The most famous sources of plant material include the species Yohimbine tree (Pausinystalia johimbe) where the main source is the bark of the tree containing yohimbine (up to 0.56 mg/g).

== Biosynthesis ==

=== Corynanthe-type ===
Indoloquinolizidine alkaloids of the corynanthe-type are biosynthesized in plants of the Apocynaceae, Loganiaceae, and Rubiaceae families by enzymatic Pictet-Spengler condensation between tryptamine and secologanin to form the universal precursor strictosidine, which, after deglycosylation by the SGD protein, spontaneously rearranges into 4,21-dehydrogeissoschisine and undergoes further oxidation-reduction modifications by enzymes of the CYP450, ADH, reductases, and methyltransferase families, which form the structural diversity of the molecules through modular.

=== Yohimbine-type ===
Indoloquinolizidine alkaloids of the yohimbine-type are biosynthesized from the central intermediate 4,21-dehydrogeissoschizine through highly stereo-flexible pathways regulated by heteroyohimbine synthase (HYS), medium-chain dehydrogenases/reductases, and tetrahydroalstonine synthase (THAS), which generate diastereomeric mixtures; the stereoselectivity of these downstream conversions is primarily determined by architectural configurations within the active site of HYS, specifically an extended, flexible "loop 2" that positions a critical histidine residue (His127) to mediate face-selective substrate protonation.

=== Mitragynine-type ===
Indoloquinolizidine alkaloids of the mitragynine-type are biosynthesized through a stereo-controlled pathway where a family of dihydrogeissoschizine synthases (DCS1–4) selectively reduces the strictosidine aglycone into either (20R)-demethylcorynantheidine (the precursor to mitragynine) or (20S)-demethyldihydrocorynantheine (the precursor to speciogynine) based on specific amino acid residues within the enzyme's active site, followed by an unprecedented functionalization step where a SABATH-family methyltransferase (MsC17OMT) oversightes the C-17 O-methylation of a non-aromatic enol.

=== Reserpine-type ===
Indoloquinolizidine alkaloids of the reserpine-type are biosynthesized through sequential enzymatic reactions starting with strictosidine.
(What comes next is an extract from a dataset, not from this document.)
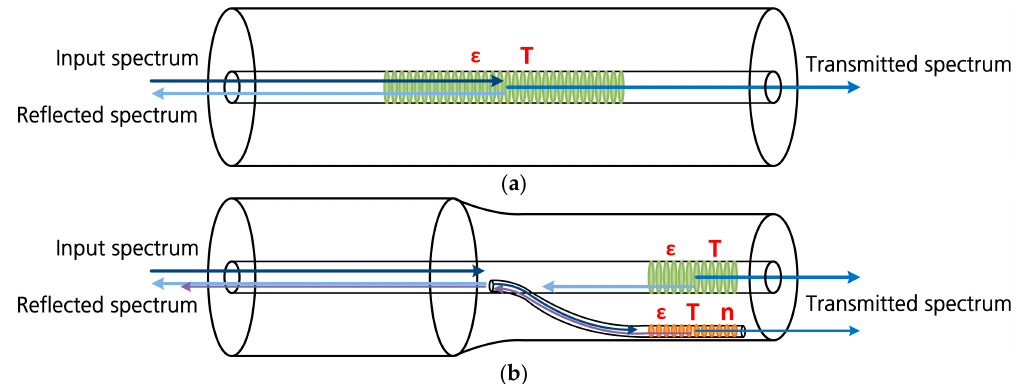
Figure 1. Schematic representation of the light wave spectrum reflection at Bragg gratings inside a glass fiber: ( a ) In the common case, the sensor grating (green colored) is inscribed directly into the waveguide core, so that a part of the light spectrum remaining in the core is reflected in the same way as on an optical mirror; ( b ) by additionally processing a peripheral surface optical waveguide, a portion of the core light can be diverted and guided to the fiber edge region, where it is reflected in the same way on the Bragg grating integrated there. By gently etching, the sensitivity for refractive index variations of the surface cladding waveguide sensor (orange colored) can be increased. With the integration of such a photonic sensor into a lithium ion battery cell, the expansion of the electrodes and temperature variations at the reaction sites can be detected with the Bragg grating located precisely in the central fiber core and simultaneously, mass composition changes in the cell interior can be measured by the second Bragg grating in the fiber edge region, since the local refractive index is directly affected by evanescent fields. The latter parameter information is especially important if changes in the conductive salt concentrations occur due to degradation processes, for example when electrolyte boundary layers increase. This results in the passivation of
In the first step, its initial C-3α-configuration is converted to the C-3β-form, which is critical for biological activity, via a two-step epimerization: flavin-dependent oxidase RvYOO oxidizes the substrate to an iminium intermediate, which is then reduced by NADPH-dependent reductase RvDYR. Subsequent modification of the resulting scaffold includes 18β-hydroxylation by cytochrome CYP71D820, С-11 hydroxylation by cytochrome CYP72A270, and final O-methylation.

=== Ajmaline-type ===
Indoloquinolizidine alkaloids of the ajmaline-type are biosynthesized from 19E-geissochisine, which is oxidized by specific enzymes to polyneuridinaldehyde and converted to vomilenine. The final ajmaline structure is formed through the sequential reduction of intermediates by specific reductases: first, vomilenine-1,2(R)-reductase (VR) reduces vomilenine, after which 1,2-dihydrovomilenine-19,20(S)-reductase (DHVR) converts it to 17-O-acetylnorajmaline, which is finally deacetylated by acetylesterase AAE.